For the ninth year Pacific University is displaying a piece of the largest community art piece in the world, the AIDS quilt, as a memorial to those lost and a warning message to students on campus.
The quilt was created in 1985 after the forefront of the AIDS epidemic; each panel featuring a different person’s name, date of birth and death and various pieces of his or her life. It was created as a means of action in San Francisco to bring attention to the gay men dying of the disease.
The quilt has grown to a 54-ton tapestry with more than 46,000 panels dedicated more than 91,000 lives lost. Four blocks of the tapestry are being displayed in the library until Dec. 22, the day after the national AIDS/HIV awareness day, as a way to communicate the severity of AIDS and safe sex to students.

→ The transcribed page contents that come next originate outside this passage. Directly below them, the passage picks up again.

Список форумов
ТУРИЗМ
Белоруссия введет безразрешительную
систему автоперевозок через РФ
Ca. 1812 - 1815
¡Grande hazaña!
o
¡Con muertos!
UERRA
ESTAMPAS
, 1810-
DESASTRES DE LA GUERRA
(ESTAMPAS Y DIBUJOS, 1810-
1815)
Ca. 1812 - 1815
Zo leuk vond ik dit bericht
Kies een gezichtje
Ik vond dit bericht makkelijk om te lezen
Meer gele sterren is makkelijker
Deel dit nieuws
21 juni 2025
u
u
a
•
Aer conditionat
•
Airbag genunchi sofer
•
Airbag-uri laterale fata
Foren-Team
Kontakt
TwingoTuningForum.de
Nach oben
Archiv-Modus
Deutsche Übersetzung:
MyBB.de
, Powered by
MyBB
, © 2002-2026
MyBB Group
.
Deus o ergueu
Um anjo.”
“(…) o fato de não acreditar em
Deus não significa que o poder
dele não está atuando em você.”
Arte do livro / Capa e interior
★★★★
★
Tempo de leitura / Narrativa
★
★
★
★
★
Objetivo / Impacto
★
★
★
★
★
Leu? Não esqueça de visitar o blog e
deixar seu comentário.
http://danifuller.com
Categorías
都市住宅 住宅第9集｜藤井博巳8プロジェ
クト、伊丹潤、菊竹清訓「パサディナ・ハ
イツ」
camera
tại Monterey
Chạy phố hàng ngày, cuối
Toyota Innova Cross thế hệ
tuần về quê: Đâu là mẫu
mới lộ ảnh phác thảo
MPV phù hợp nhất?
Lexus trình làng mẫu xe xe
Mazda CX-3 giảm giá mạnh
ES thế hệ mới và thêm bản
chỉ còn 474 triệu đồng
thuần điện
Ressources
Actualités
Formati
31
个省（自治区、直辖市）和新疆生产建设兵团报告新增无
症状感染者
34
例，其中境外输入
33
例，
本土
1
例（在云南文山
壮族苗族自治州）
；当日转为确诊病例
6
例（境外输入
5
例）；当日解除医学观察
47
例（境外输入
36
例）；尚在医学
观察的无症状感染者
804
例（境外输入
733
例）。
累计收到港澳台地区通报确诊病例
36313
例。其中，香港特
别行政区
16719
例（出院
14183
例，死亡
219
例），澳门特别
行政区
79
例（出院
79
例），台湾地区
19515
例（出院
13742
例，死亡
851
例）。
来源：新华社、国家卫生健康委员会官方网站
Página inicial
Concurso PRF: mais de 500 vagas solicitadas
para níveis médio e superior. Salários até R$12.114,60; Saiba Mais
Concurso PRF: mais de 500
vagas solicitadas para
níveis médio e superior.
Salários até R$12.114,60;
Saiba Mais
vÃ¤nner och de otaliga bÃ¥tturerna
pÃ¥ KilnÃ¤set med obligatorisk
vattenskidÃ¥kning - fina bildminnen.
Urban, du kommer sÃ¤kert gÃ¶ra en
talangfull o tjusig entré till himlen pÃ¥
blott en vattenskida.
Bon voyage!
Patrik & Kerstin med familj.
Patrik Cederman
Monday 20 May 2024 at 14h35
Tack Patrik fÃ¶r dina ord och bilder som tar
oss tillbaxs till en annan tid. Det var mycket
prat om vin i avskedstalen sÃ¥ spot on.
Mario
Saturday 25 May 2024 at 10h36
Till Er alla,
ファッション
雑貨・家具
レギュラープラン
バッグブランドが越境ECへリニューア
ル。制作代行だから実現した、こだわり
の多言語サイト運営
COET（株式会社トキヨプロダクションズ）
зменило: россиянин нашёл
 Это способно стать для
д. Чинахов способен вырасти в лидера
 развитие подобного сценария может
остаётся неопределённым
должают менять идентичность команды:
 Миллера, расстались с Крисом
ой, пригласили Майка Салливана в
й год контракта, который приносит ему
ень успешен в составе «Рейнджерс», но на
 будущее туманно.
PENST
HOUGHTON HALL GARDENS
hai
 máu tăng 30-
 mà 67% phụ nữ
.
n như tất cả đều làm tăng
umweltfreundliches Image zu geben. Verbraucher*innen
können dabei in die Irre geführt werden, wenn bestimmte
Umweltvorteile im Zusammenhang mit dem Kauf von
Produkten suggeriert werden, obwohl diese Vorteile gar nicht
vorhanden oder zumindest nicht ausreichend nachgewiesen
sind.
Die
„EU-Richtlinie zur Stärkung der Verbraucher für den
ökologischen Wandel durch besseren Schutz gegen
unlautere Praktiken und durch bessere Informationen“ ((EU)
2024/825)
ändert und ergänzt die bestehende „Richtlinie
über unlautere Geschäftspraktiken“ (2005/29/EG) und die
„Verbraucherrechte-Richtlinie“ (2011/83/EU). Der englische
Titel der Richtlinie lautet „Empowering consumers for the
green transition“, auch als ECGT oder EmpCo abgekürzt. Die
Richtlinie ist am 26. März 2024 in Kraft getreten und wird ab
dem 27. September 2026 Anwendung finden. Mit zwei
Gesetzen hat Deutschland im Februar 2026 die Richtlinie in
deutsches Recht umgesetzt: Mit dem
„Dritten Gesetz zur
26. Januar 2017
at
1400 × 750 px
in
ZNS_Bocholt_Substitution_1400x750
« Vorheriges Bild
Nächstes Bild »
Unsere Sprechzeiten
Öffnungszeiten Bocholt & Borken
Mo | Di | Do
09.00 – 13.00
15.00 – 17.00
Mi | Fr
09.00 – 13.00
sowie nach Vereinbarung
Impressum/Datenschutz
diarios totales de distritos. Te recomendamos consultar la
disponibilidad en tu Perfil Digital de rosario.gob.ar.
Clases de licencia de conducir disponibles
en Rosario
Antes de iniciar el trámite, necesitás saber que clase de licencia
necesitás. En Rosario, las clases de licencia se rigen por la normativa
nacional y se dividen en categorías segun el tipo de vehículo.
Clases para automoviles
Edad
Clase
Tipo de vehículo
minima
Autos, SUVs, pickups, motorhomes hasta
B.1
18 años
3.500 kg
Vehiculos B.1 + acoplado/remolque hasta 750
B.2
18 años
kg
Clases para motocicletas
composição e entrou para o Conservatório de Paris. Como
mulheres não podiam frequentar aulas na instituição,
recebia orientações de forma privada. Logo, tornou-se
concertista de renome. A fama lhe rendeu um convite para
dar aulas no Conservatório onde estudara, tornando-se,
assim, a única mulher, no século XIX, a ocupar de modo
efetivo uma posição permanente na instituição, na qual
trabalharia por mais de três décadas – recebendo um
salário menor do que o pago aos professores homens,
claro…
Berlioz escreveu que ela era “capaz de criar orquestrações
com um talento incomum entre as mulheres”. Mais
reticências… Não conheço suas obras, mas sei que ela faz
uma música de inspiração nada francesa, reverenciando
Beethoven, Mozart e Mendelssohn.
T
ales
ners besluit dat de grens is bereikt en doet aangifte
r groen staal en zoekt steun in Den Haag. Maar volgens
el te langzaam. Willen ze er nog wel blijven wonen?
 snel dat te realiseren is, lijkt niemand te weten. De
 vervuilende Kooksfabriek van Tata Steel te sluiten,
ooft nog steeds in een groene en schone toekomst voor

“We brought the quilt here to be an educational tool. AIDS is life-threatening. Since the discovery of life-changing medications, making AID’s more survivable, people think it isn’t as scary but everyone I know suffering through AIDS agree that it is a miserable way to live. AIDS is here on campus and students need to know about it,” said community organizer Cecelia Warner.
To bring a stronger connection to the campus and Forest Grove as a community the Center for Civic Engagement volunteers made certain to include a name from at least one Forest Grove member who died because of AIDS every year since it was brought to Pacific. This year the community member featured on the quilt is Mike Westwood.
The panels are hung in the center of the library, directly above the circulation desk, and cover two levels of the library.
“Roughly 6,000 people will see the quilt in the time that it is here. That’s a lot of eyes. I think there is a cognitive dissonance that exists when dealing with AIDS. Hopefully these panels should remind people of the consequences and to be safe,” said Warner.
The costs of ordering and shipping the portion of the quilt to Pacific for a month are approximately $1,000. Pacific University and the CGE are responsible for providing the funds as well as the man hours, with the addition of a generous library staff.
Warner specifically remembers watching a young woman on campus be told that she was HIV positive and seeing the devastating reaction in the 19-year-old’s eyes in 2006.
“This is a small campus and I know for a fact that there are people suffering from AIDS here. Students need to be made aware of this. If there is one thing I want people to take away from this display it is knowing the necessity of having safe sex,” said Warner.